*The request:*
Set out the stretch of the listing below that opens with the line containing "genus: Rubus" and closes with the line containing "collector number: 38253", both included, as a numbered list. Leave out any blank lines.

*Data for this task:*
START
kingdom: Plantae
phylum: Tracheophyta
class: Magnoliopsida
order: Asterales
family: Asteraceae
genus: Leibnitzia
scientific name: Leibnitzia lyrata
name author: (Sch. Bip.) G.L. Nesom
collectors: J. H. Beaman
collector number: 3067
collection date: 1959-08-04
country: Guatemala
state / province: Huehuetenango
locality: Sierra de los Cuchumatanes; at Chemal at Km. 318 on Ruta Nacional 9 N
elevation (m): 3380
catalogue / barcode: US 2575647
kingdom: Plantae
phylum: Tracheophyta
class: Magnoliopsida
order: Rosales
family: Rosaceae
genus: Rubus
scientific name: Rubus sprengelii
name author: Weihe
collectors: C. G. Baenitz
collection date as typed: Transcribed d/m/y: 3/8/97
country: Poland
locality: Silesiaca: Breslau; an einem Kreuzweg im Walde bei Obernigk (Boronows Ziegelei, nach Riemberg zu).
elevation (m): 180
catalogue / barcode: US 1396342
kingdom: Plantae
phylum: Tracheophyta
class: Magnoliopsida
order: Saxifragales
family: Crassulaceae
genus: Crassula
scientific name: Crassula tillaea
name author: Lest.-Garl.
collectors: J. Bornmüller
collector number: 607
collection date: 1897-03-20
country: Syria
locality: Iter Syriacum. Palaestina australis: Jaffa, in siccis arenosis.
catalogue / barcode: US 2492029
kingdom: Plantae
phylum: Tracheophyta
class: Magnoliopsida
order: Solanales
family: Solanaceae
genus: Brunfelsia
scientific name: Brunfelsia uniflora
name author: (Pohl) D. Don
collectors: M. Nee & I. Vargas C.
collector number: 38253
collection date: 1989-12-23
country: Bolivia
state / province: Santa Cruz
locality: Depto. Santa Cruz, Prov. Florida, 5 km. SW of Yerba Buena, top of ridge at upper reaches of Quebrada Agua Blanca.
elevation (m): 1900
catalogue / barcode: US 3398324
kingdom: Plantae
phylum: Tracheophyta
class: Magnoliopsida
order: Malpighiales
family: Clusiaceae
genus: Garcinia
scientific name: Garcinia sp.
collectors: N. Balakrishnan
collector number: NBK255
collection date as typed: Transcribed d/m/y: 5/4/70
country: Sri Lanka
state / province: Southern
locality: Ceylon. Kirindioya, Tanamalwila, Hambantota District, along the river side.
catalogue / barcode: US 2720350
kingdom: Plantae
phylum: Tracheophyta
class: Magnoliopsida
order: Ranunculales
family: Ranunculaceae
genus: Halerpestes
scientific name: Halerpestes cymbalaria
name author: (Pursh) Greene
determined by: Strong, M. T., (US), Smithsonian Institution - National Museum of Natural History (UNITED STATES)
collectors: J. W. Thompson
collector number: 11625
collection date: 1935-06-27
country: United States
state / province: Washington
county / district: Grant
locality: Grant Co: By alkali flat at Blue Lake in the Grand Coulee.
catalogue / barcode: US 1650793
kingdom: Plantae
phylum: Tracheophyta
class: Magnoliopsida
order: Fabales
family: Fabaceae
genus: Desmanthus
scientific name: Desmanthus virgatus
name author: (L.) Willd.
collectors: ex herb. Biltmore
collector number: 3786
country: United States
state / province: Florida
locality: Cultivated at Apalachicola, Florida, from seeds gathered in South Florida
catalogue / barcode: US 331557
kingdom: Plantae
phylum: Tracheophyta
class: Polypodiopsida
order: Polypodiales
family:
END
*The answer:*
1. genus: Rubus
2. scientific name: Rubus sprengelii
3. name author: Weihe
4. collectors: C. G. Baenitz
5. collection date as typed: Transcribed d/m/y: 3/8/97
6. country: Poland
7. locality: Silesiaca: Breslau; an einem Kreuzweg im Walde bei Obernigk (Boronows Ziegelei, nach Riemberg zu).
8. elevation (m): 180
9. catalogue / barcode: US 1396342
10. kingdom: Plantae
11. phylum: Tracheophyta
12. class: Magnoliopsida
13. order: Saxifragales
14. family: Crassulaceae
15. genus: Crassula
16. scientific name: Crassula tillaea
17. name author: Lest.-Garl.
18. collectors: J. Bornmüller
19. collector number: 607
20. collection date: 1897-03-20
21. country: Syria
22. locality: Iter Syriacum. Palaestina australis: Jaffa, in siccis arenosis.
23. catalogue / barcode: US 2492029
24. kingdom: Plantae
25. phylum: Tracheophyta
26. class: Magnoliopsida
27. order: Solanales
28. family: Solanaceae
29. genus: Brunfelsia
30. scientific name: Brunfelsia uniflora
31. name author: (Pohl) D. Don
32. collectors: M. Nee & I. Vargas C.
33. collector number: 38253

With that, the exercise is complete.